--- Records provided ---
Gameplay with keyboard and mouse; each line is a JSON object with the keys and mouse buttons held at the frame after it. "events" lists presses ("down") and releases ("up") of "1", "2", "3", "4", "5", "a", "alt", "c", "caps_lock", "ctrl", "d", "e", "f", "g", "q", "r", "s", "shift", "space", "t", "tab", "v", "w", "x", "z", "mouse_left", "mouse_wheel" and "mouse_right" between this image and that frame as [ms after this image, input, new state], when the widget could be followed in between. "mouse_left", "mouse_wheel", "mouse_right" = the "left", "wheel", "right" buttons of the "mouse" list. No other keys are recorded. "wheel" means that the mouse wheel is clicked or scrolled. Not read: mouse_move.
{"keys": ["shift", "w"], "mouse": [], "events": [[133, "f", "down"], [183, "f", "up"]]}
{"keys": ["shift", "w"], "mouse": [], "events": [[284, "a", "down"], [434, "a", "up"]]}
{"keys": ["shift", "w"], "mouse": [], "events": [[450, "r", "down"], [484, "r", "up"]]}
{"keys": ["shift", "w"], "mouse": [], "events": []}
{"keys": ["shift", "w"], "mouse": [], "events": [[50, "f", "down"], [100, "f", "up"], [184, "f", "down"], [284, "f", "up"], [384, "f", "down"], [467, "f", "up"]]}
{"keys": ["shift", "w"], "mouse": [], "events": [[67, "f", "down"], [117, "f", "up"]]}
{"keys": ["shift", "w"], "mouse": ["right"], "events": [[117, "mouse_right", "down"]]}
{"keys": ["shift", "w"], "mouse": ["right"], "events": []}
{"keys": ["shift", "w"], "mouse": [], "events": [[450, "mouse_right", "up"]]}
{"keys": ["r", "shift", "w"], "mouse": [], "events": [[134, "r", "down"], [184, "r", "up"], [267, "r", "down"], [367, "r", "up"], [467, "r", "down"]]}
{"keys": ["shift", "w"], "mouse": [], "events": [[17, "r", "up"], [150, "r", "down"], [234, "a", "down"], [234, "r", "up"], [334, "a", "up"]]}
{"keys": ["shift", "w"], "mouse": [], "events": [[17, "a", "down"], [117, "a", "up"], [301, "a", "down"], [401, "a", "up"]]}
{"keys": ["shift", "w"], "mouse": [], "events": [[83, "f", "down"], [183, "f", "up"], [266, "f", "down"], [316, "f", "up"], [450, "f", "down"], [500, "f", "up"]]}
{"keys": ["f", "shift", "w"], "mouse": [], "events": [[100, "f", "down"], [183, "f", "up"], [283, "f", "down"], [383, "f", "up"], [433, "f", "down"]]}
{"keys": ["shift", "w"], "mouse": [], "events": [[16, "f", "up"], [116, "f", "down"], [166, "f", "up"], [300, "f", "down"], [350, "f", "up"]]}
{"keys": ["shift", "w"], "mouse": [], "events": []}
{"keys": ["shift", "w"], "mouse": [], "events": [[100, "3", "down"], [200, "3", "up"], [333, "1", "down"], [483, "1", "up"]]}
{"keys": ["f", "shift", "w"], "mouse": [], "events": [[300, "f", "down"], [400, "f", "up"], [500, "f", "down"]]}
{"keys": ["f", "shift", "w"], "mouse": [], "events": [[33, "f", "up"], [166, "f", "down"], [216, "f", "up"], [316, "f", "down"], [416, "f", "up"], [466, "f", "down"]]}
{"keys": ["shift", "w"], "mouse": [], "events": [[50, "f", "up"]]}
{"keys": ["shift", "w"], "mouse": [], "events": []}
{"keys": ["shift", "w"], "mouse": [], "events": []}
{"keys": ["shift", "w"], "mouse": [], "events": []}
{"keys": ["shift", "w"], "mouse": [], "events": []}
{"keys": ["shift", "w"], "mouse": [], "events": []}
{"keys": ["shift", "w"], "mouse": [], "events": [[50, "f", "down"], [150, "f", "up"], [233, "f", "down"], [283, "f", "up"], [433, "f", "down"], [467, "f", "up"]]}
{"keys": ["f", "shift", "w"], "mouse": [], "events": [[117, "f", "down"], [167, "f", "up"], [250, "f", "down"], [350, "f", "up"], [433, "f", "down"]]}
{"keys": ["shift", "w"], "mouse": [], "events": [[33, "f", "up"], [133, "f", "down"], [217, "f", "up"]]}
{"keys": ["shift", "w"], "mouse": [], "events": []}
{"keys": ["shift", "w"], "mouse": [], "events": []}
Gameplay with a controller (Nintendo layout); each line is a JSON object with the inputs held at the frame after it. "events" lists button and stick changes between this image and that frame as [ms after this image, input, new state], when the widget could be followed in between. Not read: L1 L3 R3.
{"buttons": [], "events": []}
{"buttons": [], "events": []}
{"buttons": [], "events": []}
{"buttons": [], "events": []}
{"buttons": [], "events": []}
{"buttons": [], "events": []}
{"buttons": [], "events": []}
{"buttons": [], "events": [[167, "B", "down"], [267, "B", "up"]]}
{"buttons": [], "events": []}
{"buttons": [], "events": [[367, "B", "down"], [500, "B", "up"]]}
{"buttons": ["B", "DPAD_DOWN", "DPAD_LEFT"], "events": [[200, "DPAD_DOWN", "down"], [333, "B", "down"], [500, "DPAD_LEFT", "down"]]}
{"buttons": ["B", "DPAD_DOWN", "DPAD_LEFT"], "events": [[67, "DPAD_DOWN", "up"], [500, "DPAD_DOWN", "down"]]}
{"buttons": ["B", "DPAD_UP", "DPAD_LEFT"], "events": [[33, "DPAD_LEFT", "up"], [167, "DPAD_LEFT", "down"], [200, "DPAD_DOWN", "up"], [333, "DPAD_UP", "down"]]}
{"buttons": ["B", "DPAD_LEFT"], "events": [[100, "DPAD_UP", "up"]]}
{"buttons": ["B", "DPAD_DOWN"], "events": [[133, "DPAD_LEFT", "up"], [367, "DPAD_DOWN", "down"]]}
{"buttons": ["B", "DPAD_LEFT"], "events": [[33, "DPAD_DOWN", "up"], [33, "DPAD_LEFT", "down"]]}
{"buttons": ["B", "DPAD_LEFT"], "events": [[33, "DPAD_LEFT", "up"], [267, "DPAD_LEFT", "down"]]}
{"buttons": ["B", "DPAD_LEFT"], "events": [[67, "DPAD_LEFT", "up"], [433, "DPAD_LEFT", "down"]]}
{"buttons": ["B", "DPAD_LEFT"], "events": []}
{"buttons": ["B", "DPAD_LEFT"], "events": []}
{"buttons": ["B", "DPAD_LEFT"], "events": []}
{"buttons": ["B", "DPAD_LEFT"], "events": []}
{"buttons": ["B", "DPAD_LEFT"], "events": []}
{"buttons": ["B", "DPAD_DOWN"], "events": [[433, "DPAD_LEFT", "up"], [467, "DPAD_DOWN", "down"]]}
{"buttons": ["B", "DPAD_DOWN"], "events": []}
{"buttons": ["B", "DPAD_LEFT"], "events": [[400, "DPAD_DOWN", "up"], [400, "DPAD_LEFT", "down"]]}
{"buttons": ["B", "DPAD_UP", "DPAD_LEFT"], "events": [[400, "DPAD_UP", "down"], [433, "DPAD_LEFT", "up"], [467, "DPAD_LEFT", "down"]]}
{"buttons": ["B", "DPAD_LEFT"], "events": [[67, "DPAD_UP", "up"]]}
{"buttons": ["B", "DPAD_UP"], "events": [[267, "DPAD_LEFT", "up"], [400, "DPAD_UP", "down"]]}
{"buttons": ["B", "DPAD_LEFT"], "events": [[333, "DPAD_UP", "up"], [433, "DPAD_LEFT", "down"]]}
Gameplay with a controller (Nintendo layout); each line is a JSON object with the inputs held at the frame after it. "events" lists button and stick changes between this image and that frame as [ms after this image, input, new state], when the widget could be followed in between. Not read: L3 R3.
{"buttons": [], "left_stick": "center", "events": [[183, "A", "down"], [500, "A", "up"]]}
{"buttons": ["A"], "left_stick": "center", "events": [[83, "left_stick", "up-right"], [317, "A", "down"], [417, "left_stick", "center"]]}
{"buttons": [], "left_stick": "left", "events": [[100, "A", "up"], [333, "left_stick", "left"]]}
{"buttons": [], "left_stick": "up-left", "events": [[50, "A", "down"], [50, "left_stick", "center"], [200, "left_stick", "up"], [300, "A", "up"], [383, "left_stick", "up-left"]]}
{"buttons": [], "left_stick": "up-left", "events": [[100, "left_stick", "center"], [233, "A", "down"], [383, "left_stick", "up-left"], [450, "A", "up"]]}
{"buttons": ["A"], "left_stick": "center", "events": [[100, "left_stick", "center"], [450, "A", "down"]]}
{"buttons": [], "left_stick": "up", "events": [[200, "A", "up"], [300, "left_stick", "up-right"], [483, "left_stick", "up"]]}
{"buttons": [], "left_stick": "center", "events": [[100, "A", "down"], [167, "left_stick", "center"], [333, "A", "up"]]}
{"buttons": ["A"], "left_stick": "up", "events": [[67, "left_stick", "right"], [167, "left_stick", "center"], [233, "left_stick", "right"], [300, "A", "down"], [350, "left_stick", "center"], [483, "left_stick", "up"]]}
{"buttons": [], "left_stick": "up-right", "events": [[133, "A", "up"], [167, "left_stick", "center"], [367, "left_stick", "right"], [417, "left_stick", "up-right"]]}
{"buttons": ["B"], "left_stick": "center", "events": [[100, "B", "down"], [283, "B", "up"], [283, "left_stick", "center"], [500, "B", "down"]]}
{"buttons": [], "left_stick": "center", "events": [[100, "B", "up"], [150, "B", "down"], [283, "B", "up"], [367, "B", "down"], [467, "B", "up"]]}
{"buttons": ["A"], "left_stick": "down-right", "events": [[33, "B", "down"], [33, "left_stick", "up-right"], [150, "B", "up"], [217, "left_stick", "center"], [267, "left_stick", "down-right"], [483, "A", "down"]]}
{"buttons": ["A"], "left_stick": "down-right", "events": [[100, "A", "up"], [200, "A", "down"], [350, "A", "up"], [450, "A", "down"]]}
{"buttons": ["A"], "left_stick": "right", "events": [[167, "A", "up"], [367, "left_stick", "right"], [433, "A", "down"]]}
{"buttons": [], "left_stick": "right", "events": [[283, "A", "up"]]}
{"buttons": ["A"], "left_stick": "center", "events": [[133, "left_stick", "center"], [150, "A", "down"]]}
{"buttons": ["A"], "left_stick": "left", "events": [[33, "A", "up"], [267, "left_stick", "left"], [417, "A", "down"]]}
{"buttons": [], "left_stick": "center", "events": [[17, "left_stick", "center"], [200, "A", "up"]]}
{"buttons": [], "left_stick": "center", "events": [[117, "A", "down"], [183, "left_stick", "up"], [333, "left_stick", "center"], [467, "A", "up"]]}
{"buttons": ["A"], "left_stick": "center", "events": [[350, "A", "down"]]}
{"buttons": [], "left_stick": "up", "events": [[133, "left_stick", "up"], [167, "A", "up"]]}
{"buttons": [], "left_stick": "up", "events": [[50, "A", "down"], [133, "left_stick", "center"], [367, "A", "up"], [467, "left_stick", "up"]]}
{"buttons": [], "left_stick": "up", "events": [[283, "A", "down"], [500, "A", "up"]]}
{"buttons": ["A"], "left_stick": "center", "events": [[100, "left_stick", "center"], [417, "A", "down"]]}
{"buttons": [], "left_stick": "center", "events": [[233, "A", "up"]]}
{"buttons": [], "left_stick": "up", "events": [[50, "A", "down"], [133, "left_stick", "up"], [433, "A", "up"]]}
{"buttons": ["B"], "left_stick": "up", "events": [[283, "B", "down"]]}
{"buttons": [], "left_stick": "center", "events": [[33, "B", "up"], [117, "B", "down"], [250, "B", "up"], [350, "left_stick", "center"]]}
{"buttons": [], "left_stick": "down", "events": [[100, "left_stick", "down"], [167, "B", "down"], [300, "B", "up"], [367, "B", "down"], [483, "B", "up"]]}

--- What is expected ---
From the records above, pull every line that carries the word "changes".

--- Solution for this problem ---
Gameplay with a controller (Nintendo layout); each line is a JSON object with the inputs held at the frame after it. "events" lists button and stick changes between this image and that frame as [ms after this image, input, new state], when the widget could be followed in between. Not read: L1 L3 R3.
Gameplay with a controller (Nintendo layout); each line is a JSON object with the inputs held at the frame after it. "events" lists button and stick changes between this image and that frame as [ms after this image, input, new state], when the widget could be followed in between. Not read: L3 R3.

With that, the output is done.